Per Matt
Ever since I was young, whenever an actor made a strong contribution to my favorite genres — science fiction and horror — I’d actively follow him or her into just about every new project they’d consequentially take on (within specific limits). This was my version of creating a fan favorite. Sometimes they’d surprise me with their range, opening my eyes to a new storytelling format. Other times I’d simply be bored — this was WAY before IMDB was accessible — and I’d still eagerly await the next outing. As I followed these actors for all these years, I built a varied library of filmmakers who I still enjoy watching to this day.

Colman Domingo is one such entry on this list.

Originally catching my attention on Season 1 of Fear the Walking Dead, Domingo didn’t initially carry any baggage. Appearing in the sister series of Robert Kirkman’s ratings-bonanza mothership, this spinoff franchise depicted the early days of the dead rising. In the storyline, Domingo’s character, Victor Strand, portrayed a me-first “fixer” whose cloudy morality often came into question as he was tasked to do the unthinkable, time and time again. In the series’ early episodes, he teams with the protagonists in order to survive, but in later seasons, after his decisions constantly conflict with the rest of his group, he’d venture out onto his own… even briefly becoming the show’s antagonist, showcasing the actor’s versatility.

Outside The Walking Dead Universe, Domingo has appeared in and directed Off-Broadway plays (which led him to directing multiple Fear episodes, airing during Season 4, 5 and 6). Civil rights are important topics for the actor, as the topic is highlighted in 42, The Butler and Selma. His appearance in Ma Rainey’s Black Bottom received critical acclaim and the actor received an Emmy Award for his guest role in Euphoria.

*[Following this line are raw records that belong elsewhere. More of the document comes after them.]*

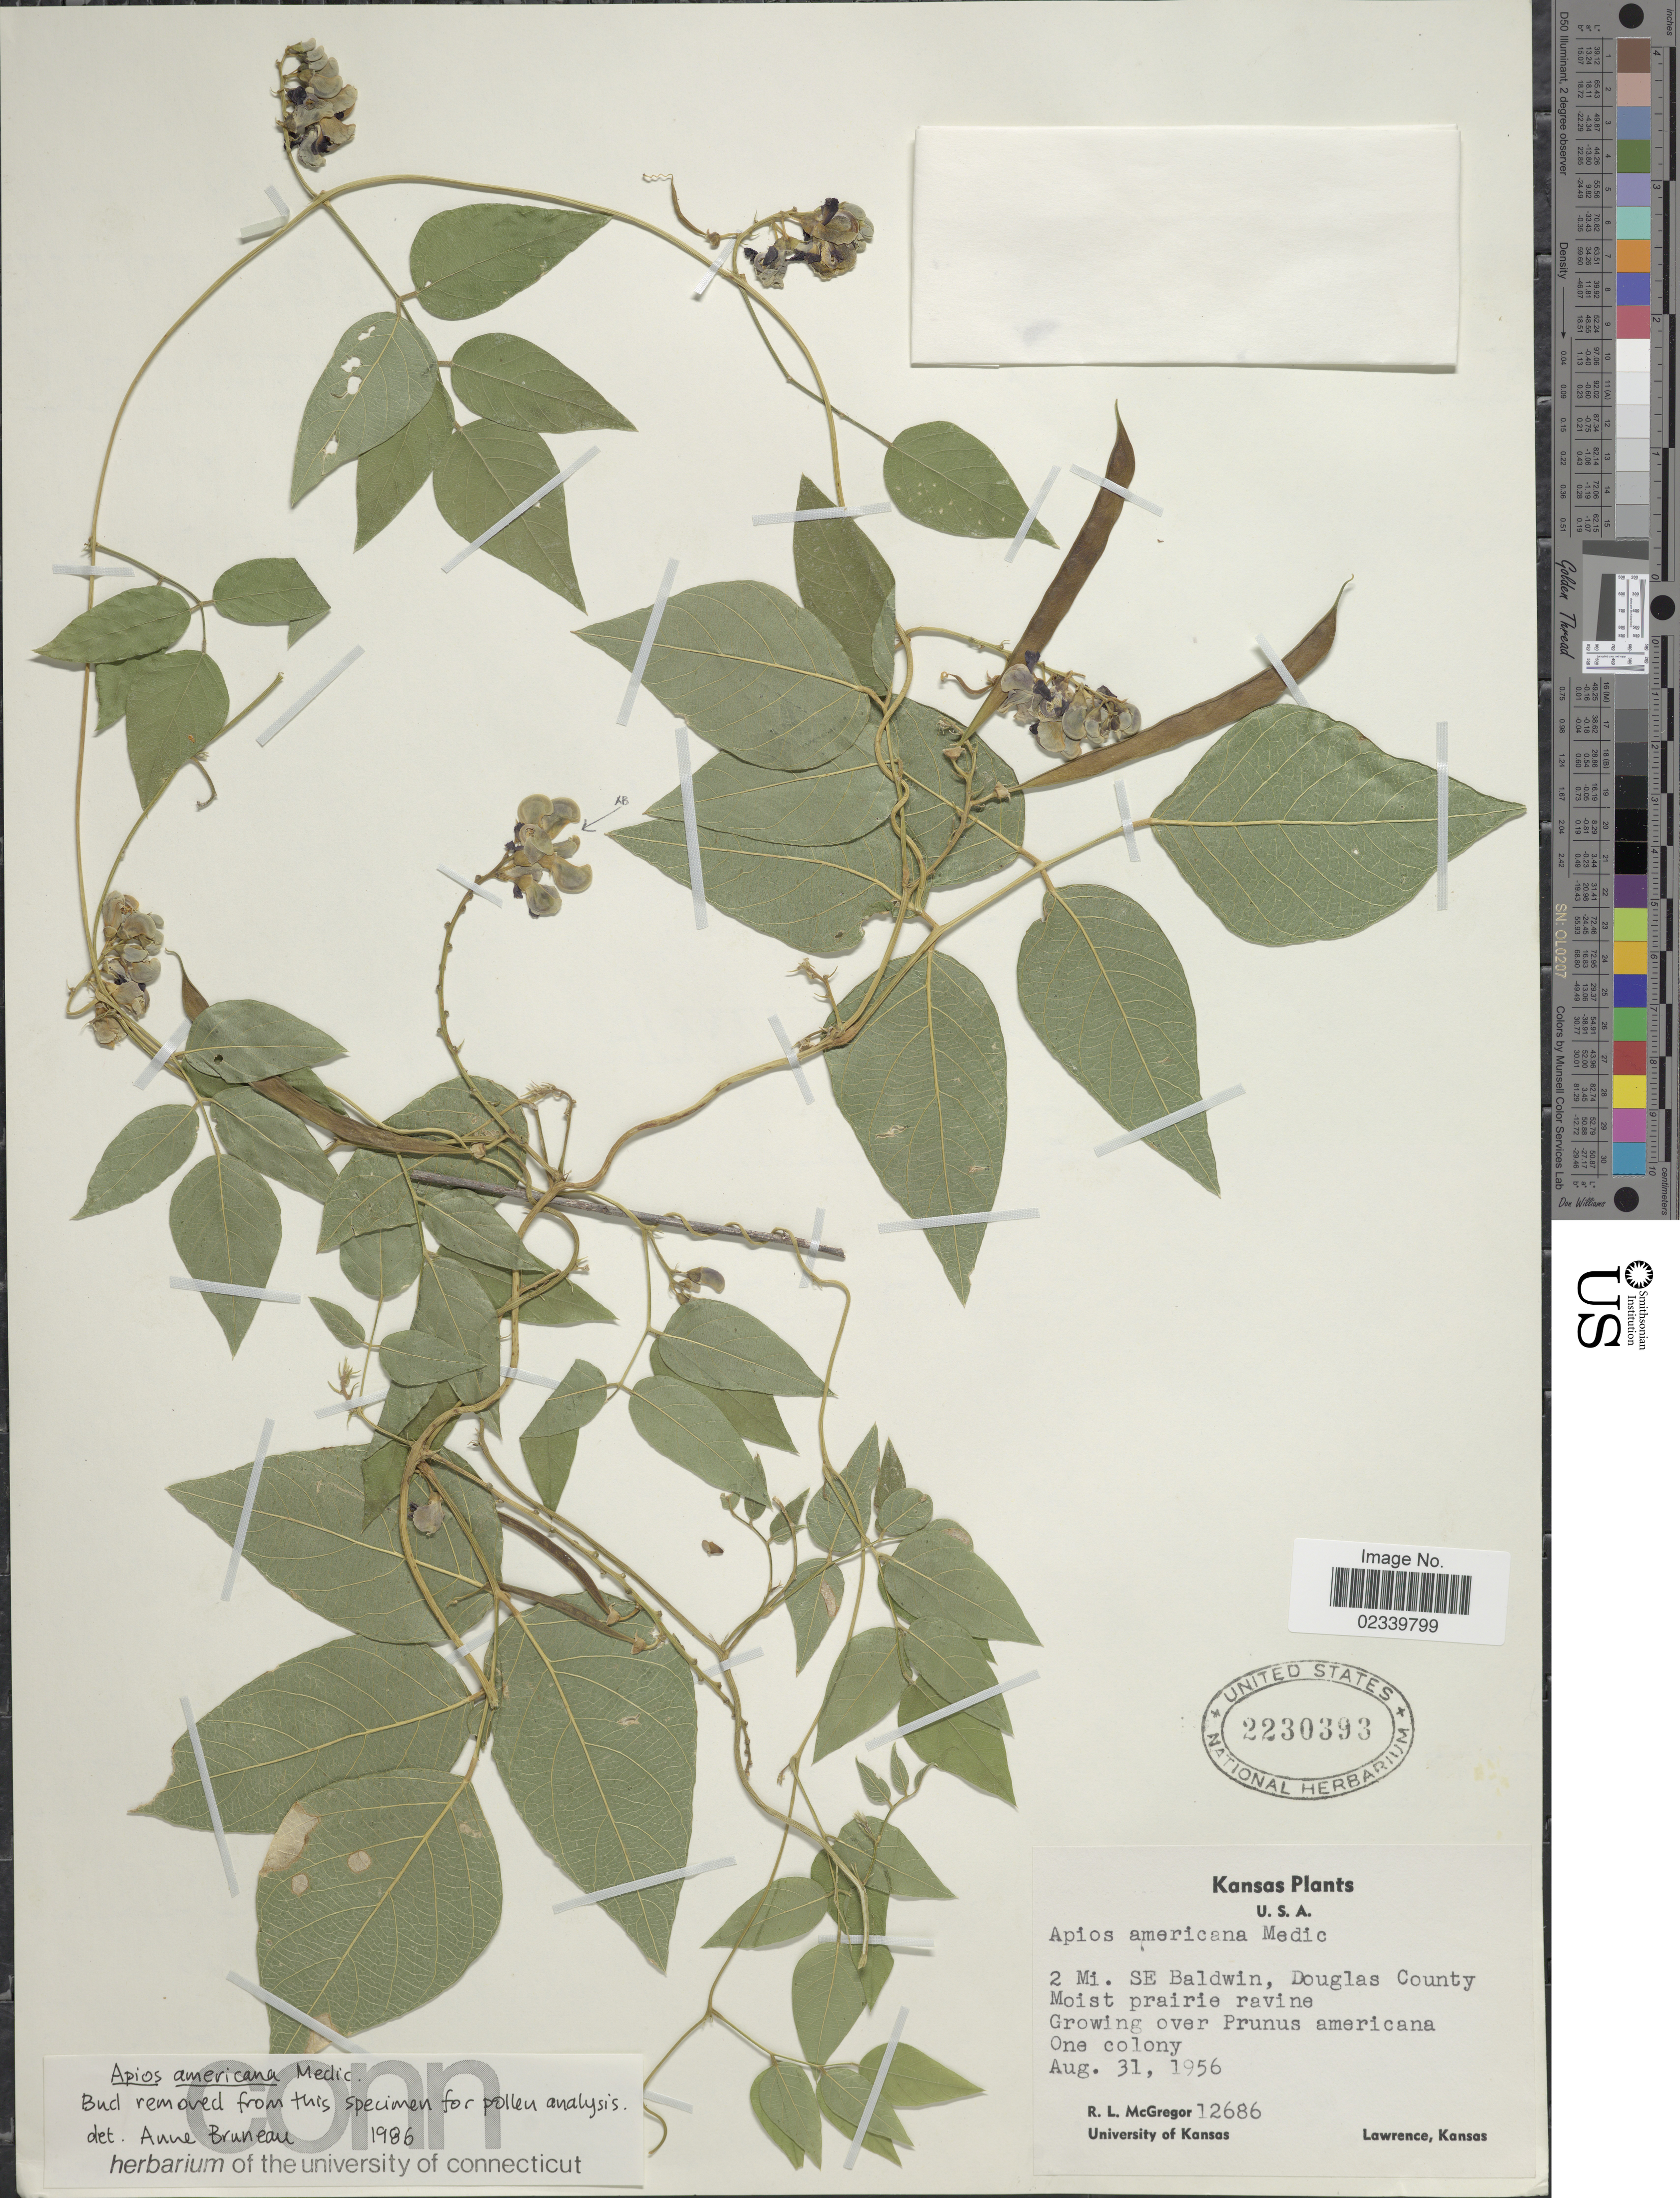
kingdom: Plantae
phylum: Tracheophyta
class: Magnoliopsida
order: Fabales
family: Fabaceae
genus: Apios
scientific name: Apios americana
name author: Medik.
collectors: R. McGregor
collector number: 12686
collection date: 1956-08-31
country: United States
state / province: Kansas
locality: Kansas, 2 Mi. SE Baldwin, Douglas County Moist prairie ravine. Lawrence Kansas.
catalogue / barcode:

All of this leads us to his 2023 role of a lifetime, starring in the Netflix feature film, Rustin. 

In George C. Wolfe’s biopic, political activist/organizer Bayard Rustin (played by Domingo) fights racism and homophobia to make history. As the senior advisor of the Rev. Martin Luther King Jr., he almost singlehandedly organizes the largest peaceful protest of the nation. Initially planning 100,000 “angelic troublemakers” to descend onto the National Mall of Washington D.C., this grassroots operation becomes a nationalized movement, as more than 200,000 minorities march toward freedom.

“Just because you’re smart about some things doesn’t mean you’re smart about everything.”

The real-life Bayard Rustin preached nonviolent passive resistance. Ambitious, full of dreams and always speaking his mind (especially whenever it could get him into trouble), he was a true underdog. A complicated man with a haunted past, Domingo’s actions accentuate his inspirational role as the character bears his soul.

The spotlight shines brightly on this complicated, extraordinary man. He’s emotionally powerful and encouraging as a leader, despite some previous personal missteps. The critical reception and the accolades have followed Domingo’s performance, which are well deserved, including nominations for Best Actor (Critics Choice Awards), Best Leading Actor (BAFTA Film Awards) and Best Performance by an Actor in a Leading Role (Academy Awards).

While I never would have expected any of this coming from an ensemble actor within a sci-fi horror TV show that aired on basic cable, I’m incredibly pleased with Domingo’s performance in Rustin — which I enjoyed — but I have really enjoyed watching the man grow as an actor with each new project. Be on the lookout for his future appearances in Sing SingDrive-Away Dolls, the upcoming Michael Jackson biopic and a Nat King Cole biopic, as well as the previously mentioned awards shows.

With prominent big-screen, stage and streaming roles, Colman Domingo has definitely left a positive mark with me. I will continue following the filmmaker’s path, as it’s been an enjoyable and unexpected experience so far, only promising to get better.

“This new generation is restless… and angry.”